REQUIREMENT: Here are some records. Repeat them all exactly.

DATA RECORDS:
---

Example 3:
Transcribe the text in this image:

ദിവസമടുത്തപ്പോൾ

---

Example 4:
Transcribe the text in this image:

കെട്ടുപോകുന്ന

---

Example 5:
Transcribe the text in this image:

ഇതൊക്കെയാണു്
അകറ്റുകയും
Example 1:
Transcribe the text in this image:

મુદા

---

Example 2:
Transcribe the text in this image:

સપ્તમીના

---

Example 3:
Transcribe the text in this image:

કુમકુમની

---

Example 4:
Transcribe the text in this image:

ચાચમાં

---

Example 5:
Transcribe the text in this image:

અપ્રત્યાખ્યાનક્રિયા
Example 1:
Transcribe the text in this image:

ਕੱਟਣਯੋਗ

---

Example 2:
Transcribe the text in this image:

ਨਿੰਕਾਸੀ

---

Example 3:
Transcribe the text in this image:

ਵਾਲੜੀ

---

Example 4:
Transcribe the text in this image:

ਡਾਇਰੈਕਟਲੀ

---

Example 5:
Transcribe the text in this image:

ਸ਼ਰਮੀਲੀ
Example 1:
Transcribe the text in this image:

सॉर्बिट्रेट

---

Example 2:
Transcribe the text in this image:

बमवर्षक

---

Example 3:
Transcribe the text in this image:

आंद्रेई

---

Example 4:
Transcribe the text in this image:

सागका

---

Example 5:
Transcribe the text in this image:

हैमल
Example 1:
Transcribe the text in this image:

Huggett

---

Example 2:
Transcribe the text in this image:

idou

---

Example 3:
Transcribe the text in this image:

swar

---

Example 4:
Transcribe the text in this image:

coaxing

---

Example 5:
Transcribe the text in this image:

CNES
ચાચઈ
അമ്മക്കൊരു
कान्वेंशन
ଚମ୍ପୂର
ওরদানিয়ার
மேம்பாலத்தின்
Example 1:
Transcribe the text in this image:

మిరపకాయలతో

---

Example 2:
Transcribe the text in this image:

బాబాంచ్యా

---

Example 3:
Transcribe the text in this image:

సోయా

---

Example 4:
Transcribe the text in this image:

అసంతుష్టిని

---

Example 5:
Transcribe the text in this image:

EXERCISE OUTPUT:
---

Example 3:
Transcribe the text in this image:

ദിവസമടുത്തപ്പോൾ

---

Example 4:
Transcribe the text in this image:

കെട്ടുപോകുന്ന

---

Example 5:
Transcribe the text in this image:

ഇതൊക്കെയാണു്
അകറ്റുകയും
Example 1:
Transcribe the text in this image:

મુદા

---

Example 2:
Transcribe the text in this image:

સપ્તમીના

---

Example 3:
Transcribe the text in this image:

કુમકુમની

---

Example 4:
Transcribe the text in this image:

ચાચમાં

---

Example 5:
Transcribe the text in this image:

અપ્રત્યાખ્યાનક્રિયા
Example 1:
Transcribe the text in this image:

ਕੱਟਣਯੋਗ

---

Example 2:
Transcribe the text in this image:

ਨਿੰਕਾਸੀ

---

Example 3:
Transcribe the text in this image:

ਵਾਲੜੀ

---

Example 4:
Transcribe the text in this image:

ਡਾਇਰੈਕਟਲੀ

---

Example 5:
Transcribe the text in this image:

ਸ਼ਰਮੀਲੀ
Example 1:
Transcribe the text in this image:

सॉर्बिट्रेट

---

Example 2:
Transcribe the text in this image:

बमवर्षक

---

Example 3:
Transcribe the text in this image:

आंद्रेई

---

Example 4:
Transcribe the text in this image:

सागका

---

Example 5:
Transcribe the text in this image:

हैमल
Example 1:
Transcribe the text in this image:

Huggett

---

Example 2:
Transcribe the text in this image:

idou

---

Example 3:
Transcribe the text in this image:

swar

---

Example 4:
Transcribe the text in this image:

coaxing

---

Example 5:
Transcribe the text in this image:

CNES
ચાચઈ
അമ്മക്കൊരു
कान्वेंशन
ଚମ୍ପୂର
ওরদানিয়ার
மேம்பாலத்தின்
Example 1:
Transcribe the text in this image:

మిరపకాయలతో

---

Example 2:
Transcribe the text in this image:

బాబాంచ్యా

---

Example 3:
Transcribe the text in this image:

సోయా

---

Example 4:
Transcribe the text in this image:

అసంతుష్టిని

---

Example 5:
Transcribe the text in this image:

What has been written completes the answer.